Nature Inspired: Robot That Walks On Water And Jumps
A team of scientists have created miniature robots mimicking the Water Strider, discovering how the insect achieves this feat.
Scientists from Seoul National University, Harvard's Wyss Institute for Biologically Inspired Engineering, and the Harvard John A. Paulson School of Engineering and Applied Sciences, discovered that water striders exert just the right amount of force and maintain precise contact with water surface for just the right amount of time to lift-off without breaking through. All of this achieved without complex cognitive skills.
"Water's surface needs to be pressed at the right speed for an adequate amount of time, up to a certain depth, in order to achieve jumping. The water strider is capable of doing all these things flawlessly," the study's co-senior author Kyu Jin Cho said in a press release.

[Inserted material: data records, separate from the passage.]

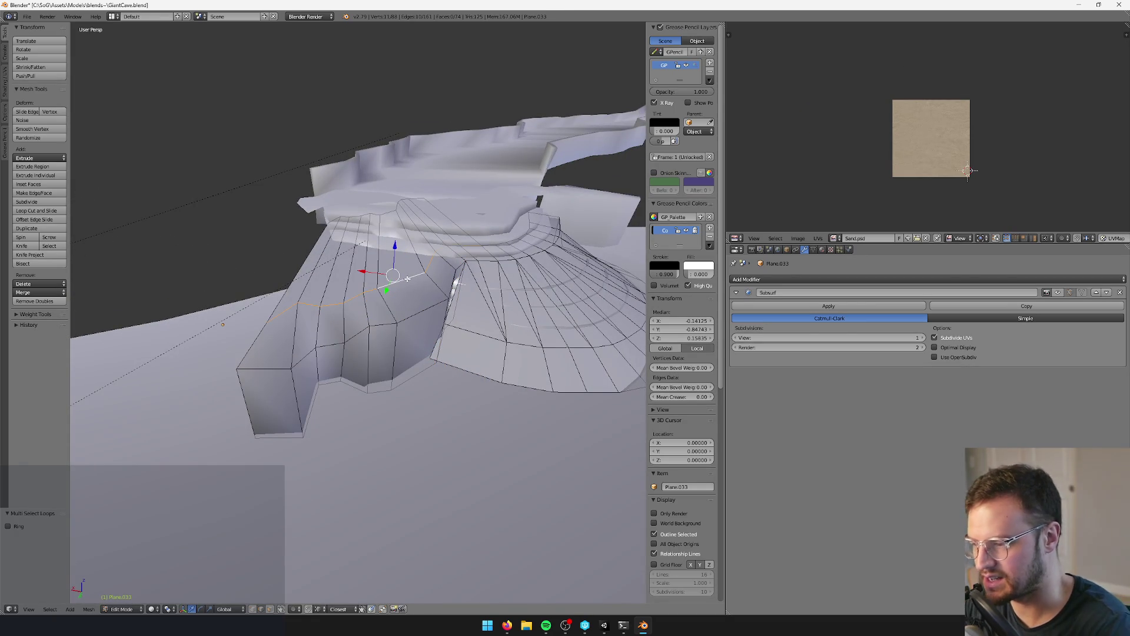
pyautogui.press('x')
pyautogui.click(406, 277)
pyautogui.moveTo(406, 278)
pyautogui.mouseDown(button='middle')
pyautogui.moveTo(443, 270)
pyautogui.moveTo(369, 275)
pyautogui.moveTo(389, 285)
pyautogui.moveTo(545, 263)
pyautogui.mouseUp(button='middle')
pyautogui.rightClick(481, 297)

The robotic insects were deployed in multiple iterations to learn the mechanics of water strider jump through trial and error. When the robots got it right, they could exert as much as 16 times its body weight on water surface to jump.
"This international collaboration of biologists and roboticists has not only looked into nature to develop a novel, semi-aquatic bioinspired robot that performs a new extreme form of robotic locomotion, but has also provided us with new insights on the natural mechanics at play in water striders," said Wyss Institute Founding Director Donald Ingber.